◆ To be done ◆
Reproduce the rows below with each occurrence of "Segment" substituted by "Outline". Leave everything else untouched.

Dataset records

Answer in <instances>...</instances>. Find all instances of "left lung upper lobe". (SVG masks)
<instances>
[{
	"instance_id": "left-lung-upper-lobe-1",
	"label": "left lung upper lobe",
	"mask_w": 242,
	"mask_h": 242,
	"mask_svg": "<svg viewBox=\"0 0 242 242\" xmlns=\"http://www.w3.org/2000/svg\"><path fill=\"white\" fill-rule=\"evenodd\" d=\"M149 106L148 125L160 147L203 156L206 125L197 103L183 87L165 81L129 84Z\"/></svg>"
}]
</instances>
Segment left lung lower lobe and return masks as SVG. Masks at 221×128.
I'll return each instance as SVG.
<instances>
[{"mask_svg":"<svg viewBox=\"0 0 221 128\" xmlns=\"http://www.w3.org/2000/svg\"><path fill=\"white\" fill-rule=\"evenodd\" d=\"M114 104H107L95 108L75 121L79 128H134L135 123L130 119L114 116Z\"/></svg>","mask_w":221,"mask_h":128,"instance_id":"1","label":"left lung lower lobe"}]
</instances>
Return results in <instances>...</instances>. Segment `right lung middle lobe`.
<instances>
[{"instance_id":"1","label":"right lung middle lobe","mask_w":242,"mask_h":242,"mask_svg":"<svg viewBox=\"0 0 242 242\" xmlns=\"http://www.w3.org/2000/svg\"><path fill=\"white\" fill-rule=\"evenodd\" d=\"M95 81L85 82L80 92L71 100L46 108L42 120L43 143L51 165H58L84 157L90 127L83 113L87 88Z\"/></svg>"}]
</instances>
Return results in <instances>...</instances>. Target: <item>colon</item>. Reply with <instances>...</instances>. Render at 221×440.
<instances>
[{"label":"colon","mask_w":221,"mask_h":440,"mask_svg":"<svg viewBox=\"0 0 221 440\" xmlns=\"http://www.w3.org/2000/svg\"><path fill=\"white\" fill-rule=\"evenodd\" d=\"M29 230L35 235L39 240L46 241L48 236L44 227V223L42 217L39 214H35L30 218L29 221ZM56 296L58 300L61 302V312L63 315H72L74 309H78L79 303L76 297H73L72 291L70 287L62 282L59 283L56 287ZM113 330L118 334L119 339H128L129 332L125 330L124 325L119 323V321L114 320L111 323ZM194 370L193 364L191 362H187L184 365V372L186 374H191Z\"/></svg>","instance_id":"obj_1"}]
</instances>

◆ Output ◆
Answer in <instances>...</instances>. Find all instances of "left lung upper lobe". (SVG masks)
<instances>
[{
	"instance_id": "left-lung-upper-lobe-1",
	"label": "left lung upper lobe",
	"mask_w": 242,
	"mask_h": 242,
	"mask_svg": "<svg viewBox=\"0 0 242 242\" xmlns=\"http://www.w3.org/2000/svg\"><path fill=\"white\" fill-rule=\"evenodd\" d=\"M149 106L148 125L160 147L203 156L206 125L197 103L183 87L165 81L129 84Z\"/></svg>"
}]
</instances>
Outline left lung lower lobe and return masks as SVG. Masks at 221×128.
I'll return each instance as SVG.
<instances>
[{"mask_svg":"<svg viewBox=\"0 0 221 128\" xmlns=\"http://www.w3.org/2000/svg\"><path fill=\"white\" fill-rule=\"evenodd\" d=\"M114 104H107L95 108L75 121L79 128H134L135 123L130 119L114 116Z\"/></svg>","mask_w":221,"mask_h":128,"instance_id":"1","label":"left lung lower lobe"}]
</instances>
Return results in <instances>...</instances>. Outline `right lung middle lobe`.
<instances>
[{"instance_id":"1","label":"right lung middle lobe","mask_w":242,"mask_h":242,"mask_svg":"<svg viewBox=\"0 0 242 242\" xmlns=\"http://www.w3.org/2000/svg\"><path fill=\"white\" fill-rule=\"evenodd\" d=\"M95 81L85 82L80 92L71 100L46 108L42 120L43 143L51 165H58L84 157L90 127L83 113L87 88Z\"/></svg>"}]
</instances>
Return results in <instances>...</instances>. Target: <item>colon</item>. Reply with <instances>...</instances>. Render at 221×440.
<instances>
[{"label":"colon","mask_w":221,"mask_h":440,"mask_svg":"<svg viewBox=\"0 0 221 440\" xmlns=\"http://www.w3.org/2000/svg\"><path fill=\"white\" fill-rule=\"evenodd\" d=\"M29 230L35 235L39 240L46 241L48 236L44 227V223L42 217L39 214H35L30 218L29 221ZM56 296L58 300L61 302V312L63 315H72L74 309H78L79 303L76 297H73L72 291L70 287L62 282L59 283L56 287ZM113 330L118 334L119 339H128L129 332L125 330L124 325L119 323V321L114 320L111 323ZM194 370L193 364L191 362H187L184 365V372L186 374H191Z\"/></svg>","instance_id":"obj_1"}]
</instances>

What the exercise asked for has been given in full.